When taking spirapril, patients should limit high-potassium foods (e.g., bananas, oranges, potatoes) and reduce salt intake. Certain herbal supplements like ephedra and licorice should be avoided. Additionally, similar to other ACE inhibitors such as captopril, spirapril may be better absorbed on an empty stomach.

CONTRAINDICATIONS

Spirapril is contraindicated in pregnancy and breastfeeding, in patients with a history of angioedema from prior ACE inhibitor use, and in those with severe renal impairment. It should also be avoided in cases of severe hyperkalemia or anuria, and combining it with certain drugs, such as potassium-sparing diuretics, may increase the risk of adverse effects.

SIDE EFFECTS

Common side effects:

• Dry cough.

• Dizziness.

• Fatigue.

• Headache.

• Hyperkalemia.

Serious side effects: 

• Angioedema.

• Kidney dysfunction.

• Severe allergic reaction.

• Hypotension (low blood pressure).

OVERDOSE

• Dizziness or lightheadedness, especially when standing up.

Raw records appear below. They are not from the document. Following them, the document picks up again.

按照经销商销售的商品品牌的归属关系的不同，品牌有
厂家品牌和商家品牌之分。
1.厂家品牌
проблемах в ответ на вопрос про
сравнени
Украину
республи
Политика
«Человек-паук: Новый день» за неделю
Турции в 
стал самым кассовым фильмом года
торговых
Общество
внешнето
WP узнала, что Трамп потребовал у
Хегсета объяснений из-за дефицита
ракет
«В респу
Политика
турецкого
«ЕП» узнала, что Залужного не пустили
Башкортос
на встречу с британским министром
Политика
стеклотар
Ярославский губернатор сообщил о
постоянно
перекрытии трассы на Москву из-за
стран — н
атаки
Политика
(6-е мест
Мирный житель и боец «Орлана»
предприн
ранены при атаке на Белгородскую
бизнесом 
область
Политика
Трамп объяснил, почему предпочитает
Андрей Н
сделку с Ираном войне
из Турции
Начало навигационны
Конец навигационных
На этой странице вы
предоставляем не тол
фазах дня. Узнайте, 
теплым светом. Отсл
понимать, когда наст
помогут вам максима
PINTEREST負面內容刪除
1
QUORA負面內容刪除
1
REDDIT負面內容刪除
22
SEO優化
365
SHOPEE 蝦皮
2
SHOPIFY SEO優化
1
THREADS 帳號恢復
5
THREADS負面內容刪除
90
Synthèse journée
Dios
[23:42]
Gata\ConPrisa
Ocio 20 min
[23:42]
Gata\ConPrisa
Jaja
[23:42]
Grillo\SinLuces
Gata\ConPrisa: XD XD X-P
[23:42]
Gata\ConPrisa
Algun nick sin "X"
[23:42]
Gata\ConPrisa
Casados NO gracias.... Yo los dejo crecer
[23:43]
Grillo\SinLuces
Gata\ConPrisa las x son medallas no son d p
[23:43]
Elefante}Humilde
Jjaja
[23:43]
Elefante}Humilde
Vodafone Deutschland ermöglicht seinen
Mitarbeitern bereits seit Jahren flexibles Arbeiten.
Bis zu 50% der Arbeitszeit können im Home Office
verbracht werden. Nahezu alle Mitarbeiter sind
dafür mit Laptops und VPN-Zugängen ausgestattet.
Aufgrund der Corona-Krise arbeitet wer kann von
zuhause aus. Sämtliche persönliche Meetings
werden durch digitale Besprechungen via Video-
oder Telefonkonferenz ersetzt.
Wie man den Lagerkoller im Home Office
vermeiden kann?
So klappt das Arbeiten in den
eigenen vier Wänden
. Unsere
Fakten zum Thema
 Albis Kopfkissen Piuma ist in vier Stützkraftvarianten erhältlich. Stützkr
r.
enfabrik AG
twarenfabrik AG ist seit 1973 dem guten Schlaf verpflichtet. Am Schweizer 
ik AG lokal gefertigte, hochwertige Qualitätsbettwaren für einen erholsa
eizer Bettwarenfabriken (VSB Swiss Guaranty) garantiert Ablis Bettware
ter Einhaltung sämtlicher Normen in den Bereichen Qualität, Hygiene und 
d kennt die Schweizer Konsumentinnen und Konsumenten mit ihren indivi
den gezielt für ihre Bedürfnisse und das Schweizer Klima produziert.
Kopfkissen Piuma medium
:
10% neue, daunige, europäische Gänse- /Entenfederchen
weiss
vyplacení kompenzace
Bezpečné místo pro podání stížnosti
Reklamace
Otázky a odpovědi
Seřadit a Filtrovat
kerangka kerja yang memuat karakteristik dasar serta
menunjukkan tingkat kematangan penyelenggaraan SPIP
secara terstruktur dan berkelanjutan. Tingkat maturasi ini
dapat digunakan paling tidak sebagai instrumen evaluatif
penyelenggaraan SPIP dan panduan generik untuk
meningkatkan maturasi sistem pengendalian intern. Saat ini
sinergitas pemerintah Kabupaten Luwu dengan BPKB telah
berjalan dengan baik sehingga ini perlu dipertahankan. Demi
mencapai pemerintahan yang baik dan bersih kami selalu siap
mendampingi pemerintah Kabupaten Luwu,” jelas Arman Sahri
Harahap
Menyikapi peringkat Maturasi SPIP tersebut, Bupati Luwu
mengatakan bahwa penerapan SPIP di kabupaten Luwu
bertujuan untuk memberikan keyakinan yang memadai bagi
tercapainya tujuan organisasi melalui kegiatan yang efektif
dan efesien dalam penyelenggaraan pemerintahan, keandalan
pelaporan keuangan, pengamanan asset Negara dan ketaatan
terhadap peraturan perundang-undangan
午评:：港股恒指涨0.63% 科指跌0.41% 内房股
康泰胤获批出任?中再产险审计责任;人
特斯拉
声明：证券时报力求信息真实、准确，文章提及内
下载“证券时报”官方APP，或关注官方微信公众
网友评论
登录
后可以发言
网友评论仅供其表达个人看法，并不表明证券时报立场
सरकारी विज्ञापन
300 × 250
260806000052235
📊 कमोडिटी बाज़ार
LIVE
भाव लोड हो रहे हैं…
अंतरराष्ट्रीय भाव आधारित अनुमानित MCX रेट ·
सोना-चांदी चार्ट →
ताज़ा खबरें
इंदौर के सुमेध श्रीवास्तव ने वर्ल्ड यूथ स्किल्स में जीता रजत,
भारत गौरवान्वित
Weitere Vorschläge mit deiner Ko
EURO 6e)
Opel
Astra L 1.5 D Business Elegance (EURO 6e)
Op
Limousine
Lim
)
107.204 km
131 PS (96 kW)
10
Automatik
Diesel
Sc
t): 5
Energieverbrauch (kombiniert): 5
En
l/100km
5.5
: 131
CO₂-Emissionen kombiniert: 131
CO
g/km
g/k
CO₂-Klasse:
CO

• Extreme fatigue or unusual weakness.

• Confusion.

• Rapid or slow heartbeat (palpitations).

• Nausea.

• Blurred vision.

• Cold, clammy, pale skin.

• Rapid, shallow breathing.

• Acute renal failure (kidney injury) in severe cases.

• Hyperkalemia (high potassium levels in the blood). 

TOXICITY

Spirapril toxicity may cause serious effects such as angioedema, kidney dysfunction, and allergic reactions. It can also lead to hyperkalemia, particularly when combined with certain medications, and can be harmful to a fetus if used during pregnancy. Patients should promptly report any adverse symptoms, including dry cough, dizziness, or signs of infection, to their healthcare provider.